Innovation is hard and innovation is very risky. You can mix, match and blend as many concepts from as many different fields as you want but you’ll probably only make a hit less than 1% of the time. The killer insights, the million dollar innovations tend to come out of nowhere. They come to you when you’re not looking for them. Usually from a body of knowledge or industry experience that you have for other reasons. Like Percy and his “microwave cooking process”. I’m sure if you sat down with the intention of innovating on ovens that would be the last thing you come up with.
So, if you can’t innovate with intention then how do you as a business use innovation to stay relevant and try to stay alive? With most, if not all creative pursuits the gems live on the margins. The ideas come to you in the shower, or while you’re watching TV. They’re shy and need mental freedom to come forward.
What if Percy was being monitored by some tyrannical structure or manager and the moment he started looking into why his chocolate bar was melting he was reprimanded and possibly fired? We probably wouldn’t have had soggy microwaved meat pies until much, much later. Innovation requires freedom and if your company is too big that it requires process over people and subtle tyranny to keep the company running then you won’t be able to innovate as hard as you try. What usually happens is the company will create a department, their whole responsibility is to innovate and come up with new ideas. That makes sense at first but the department’s purpose is to innovate.

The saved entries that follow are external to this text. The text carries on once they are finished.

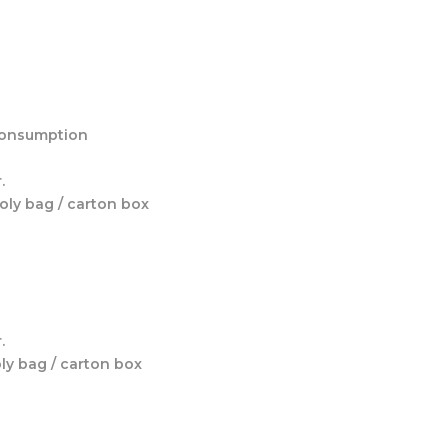
 consumption
.
poly bag / carton box
.
oly bag / carton box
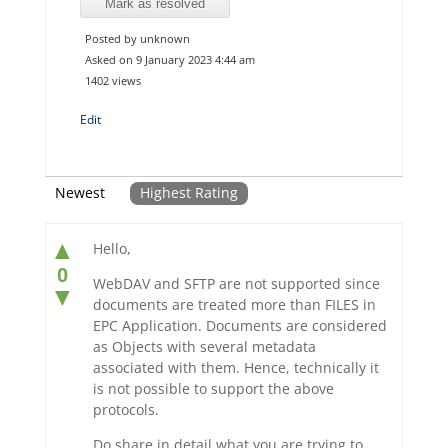
Mark as resolved
Posted by unknown
Asked on 9 January 2023 4:44 am
1402 views
Edit
Newest
Highest Rating
▲
Hello,
0
WebDAV and SFTP are not supported since
▼
documents are treated more than FILES in
EPC Application. Documents are considered
as Objects with several metadata
associated with them. Hence, technically it
is not possible to support the above
protocols.
Do share in detail what you are trying to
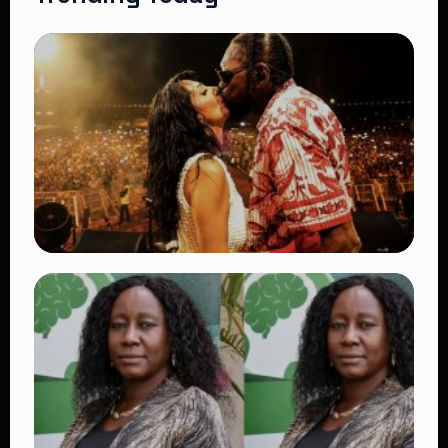
TRENDING
Vybz Kartel and Sidem Relationship: 7
Beautiful Moments That Have Captivated
Fans Worldwide
👁 18 views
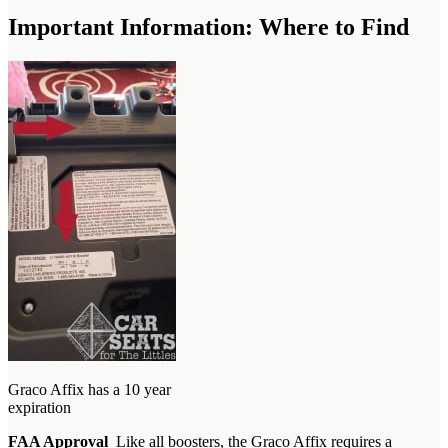
Important Information: Where to Find
Graco Affix has a 10 year
expiration
FAA Approval
Like all boosters, the Graco Affix requires a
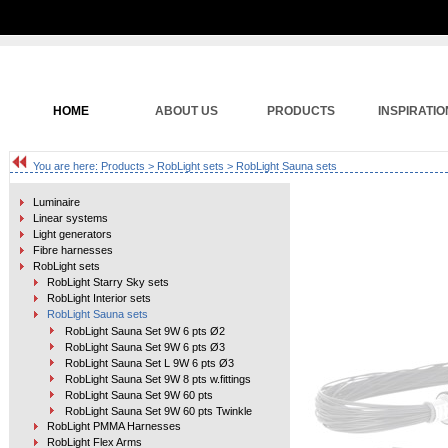
HOME
ABOUT US
PRODUCTS
INSPIRATIO
You are here:
Products
>
RobLight sets
> RobLight Sauna sets
Luminaire
Linear systems
Light generators
Fibre harnesses
RobLight sets
RobLight Starry Sky sets
RobLight Interior sets
RobLight Sauna sets
RobLight Sauna Set 9W 6 pts Ø2
RobLight Sauna Set 9W 6 pts Ø3
RobLight Sauna Set L 9W 6 pts Ø3
RobLight Sauna Set 9W 8 pts w.fittings
RobLight Sauna Set 9W 60 pts
RobLight Sauna Set 9W 60 pts Twinkle
RobLight PMMA Harnesses
RobLight Flex Arms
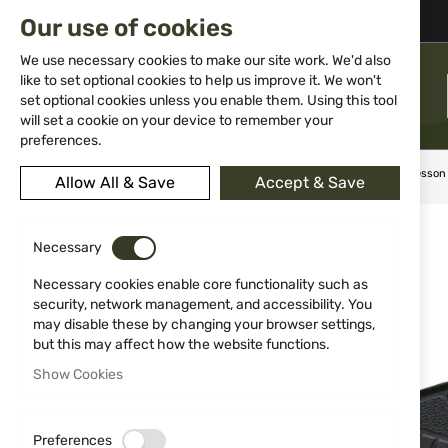
02 983 5014
office@isd-bg.com
Our use of cookies
Skip
to
We use necessary cookies to make our site work. We'd also
Content
like to set optional cookies to help us improve it. We won't
MENU
set optional cookies unless you enable them. Using this tool
will set a cookie on your device to remember your
preferences.
Home
Knives
Folding knives
Сгъваем нож Smith & Wesso
Allow All & Save
Accept & Save
Skip
to
Necessary
the
end
Necessary cookies enable core functionality such as
of
security, network management, and accessibility. You
the
may disable these by changing your browser settings,
images
but this may affect how the website functions.
gallery
Show Cookies
Preferences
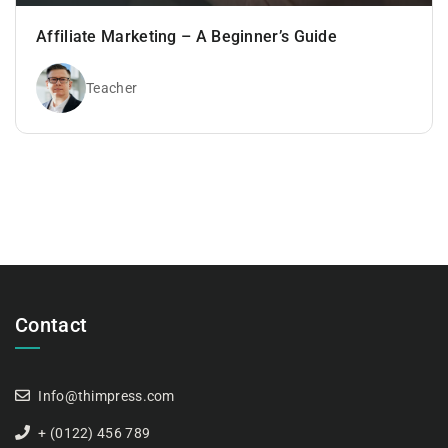
Affiliate Marketing – A Beginner’s Guide
Teacher
Contact
Info@thimpress.com
+ (0122) 456 789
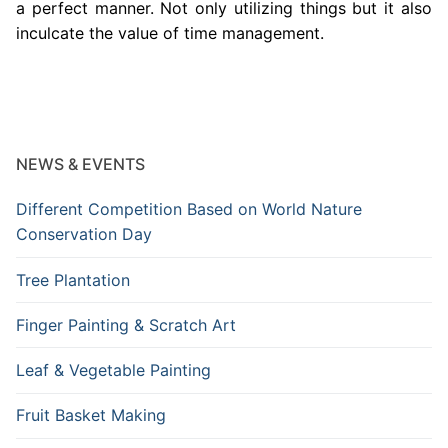
a perfect manner. Not only utilizing things but it also
inculcate the value of time management.
NEWS & EVENTS
Different Competition Based on World Nature
Conservation Day
Tree Plantation
Finger Painting & Scratch Art
Leaf & Vegetable Painting
Fruit Basket Making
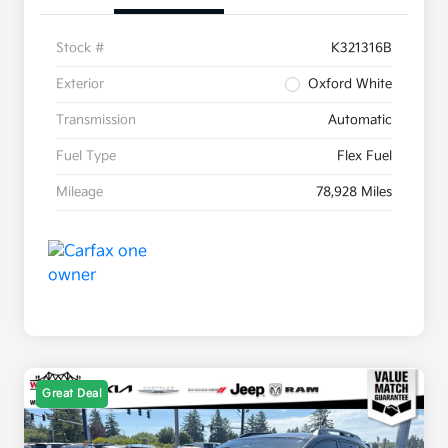
Stock #
K321316B
Exterior
Oxford White
Transmission
Automatic
Fuel Type
Flex Fuel
Mileage
78,928 Miles
Great Deal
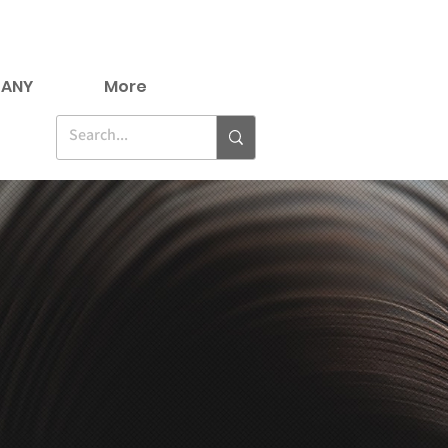
ANY
More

They have a limitation and an expectation. If we accept that the golden ideas come from the margins, the times where you’re not thinking about anything and just ‘existing’ then having innovation as the goal or the job is contradictory. What if one of the “innovation specialists” decide to chill out at the office and play some video games to pass the time? Probably reprimanded, definitely fired if they work some of the companies I’ve worked with in the past.
The number of technical and social problems I’ve discovered the solution to while playing video games is too numerous to count. Most of my innovations have come to me when I’m not “working”. I know that’s not universal but ironically if I didn’t allow myself to drift and be idle, I wouldn’t be able to do my job.

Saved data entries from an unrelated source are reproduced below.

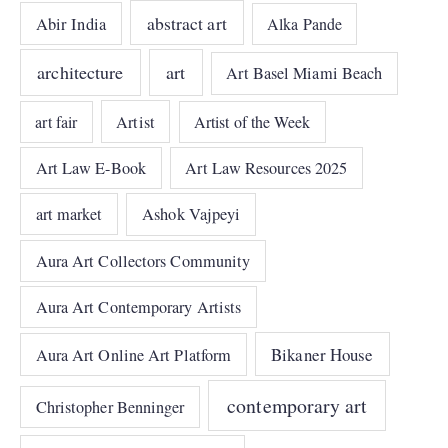
abstract art
Abir India
Alka Pande
architecture
art
Art Basel Miami Beach
art fair
Artist
Artist of the Week
Art Law E-Book
Art Law Resources 2025
art market
Ashok Vajpeyi
Aura Art Collectors Community
Aura Art Contemporary Artists
Bikaner House
Aura Art Online Art Platform
contemporary art
Christopher Benninger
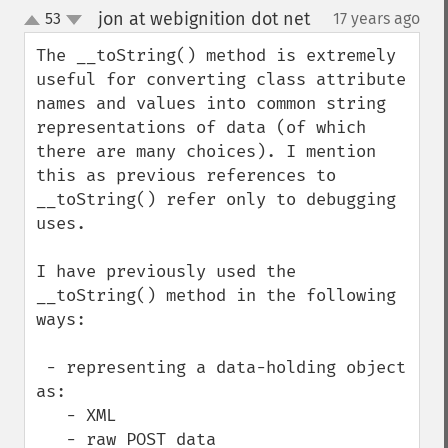
jon at webignition dot net
53
17 years ago
¶
up
down
The __toString() method is extremely 
useful for converting class attribute 
names and values into common string 
representations of data (of which 
there are many choices). I mention 
this as previous references to 
__toString() refer only to debugging 
uses.

I have previously used the 
__toString() method in the following 
ways:

 - representing a data-holding object 
as:

   - XML

   - raw POST data
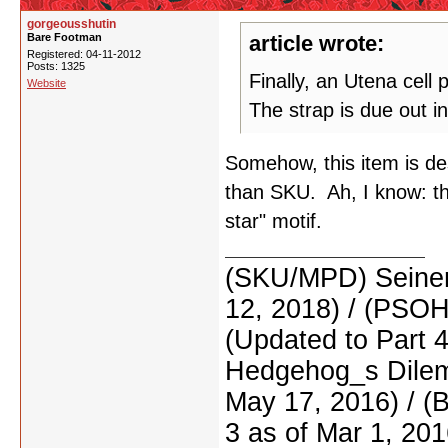
gorgeousshutin
Bare Footman
article wrote:
Registered: 04-11-2012
Posts: 1325
Finally, an Utena cell 
Website
The strap is due out in
Somehow, this item is d
than SKU. Ah, I know: th
star" motif.
(SKU/MPD) Seinen
12, 2018) / (PSO
(Updated to Part 
Hedgehog_s Dilemm
May 17, 2016) / (
3 as of Mar 1, 201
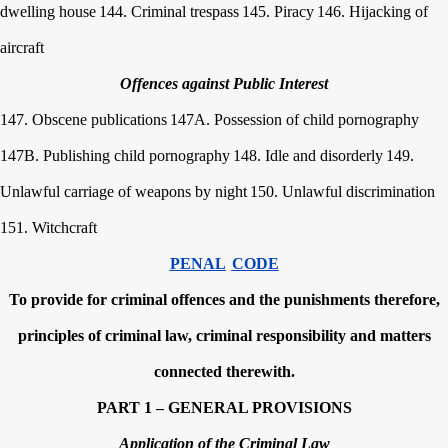
dwelling house
144. Criminal trespass
145. Piracy
146. Hijacking of
aircraft
Offences against Public Interest
147. Obscene publications
147A. Possession of child pornography
147B. Publishing child pornography
148. Idle and disorderly
149.
Unlawful carriage of weapons by night
150. Unlawful discrimination
151. Witchcraft
PENAL
CODE
To provide for criminal offences and the punishments therefore,
principles of criminal law, criminal responsibility and matters
connected therewith.
PART 1 – GENERAL PROVISIONS
Application of the Criminal Law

Smaller companies tend towards more innovation and the ability to innovate and execute on those innovations due to the freedom that their size allows for. 2 guys in a garage can disrupt and dominate a market because they have the freedom to invest in a computer for ordinary people in a market that was convinced that only universities and big companies needed computers. Innovation wins over brute force and endless resources every time.
Apple took on IBM and won because they had the freedom to innovate.
Apple is stagnating and “innovating” by adding a third camera because they’re too big to take the risks and allow their employees the freedom that’s required to actually innovate.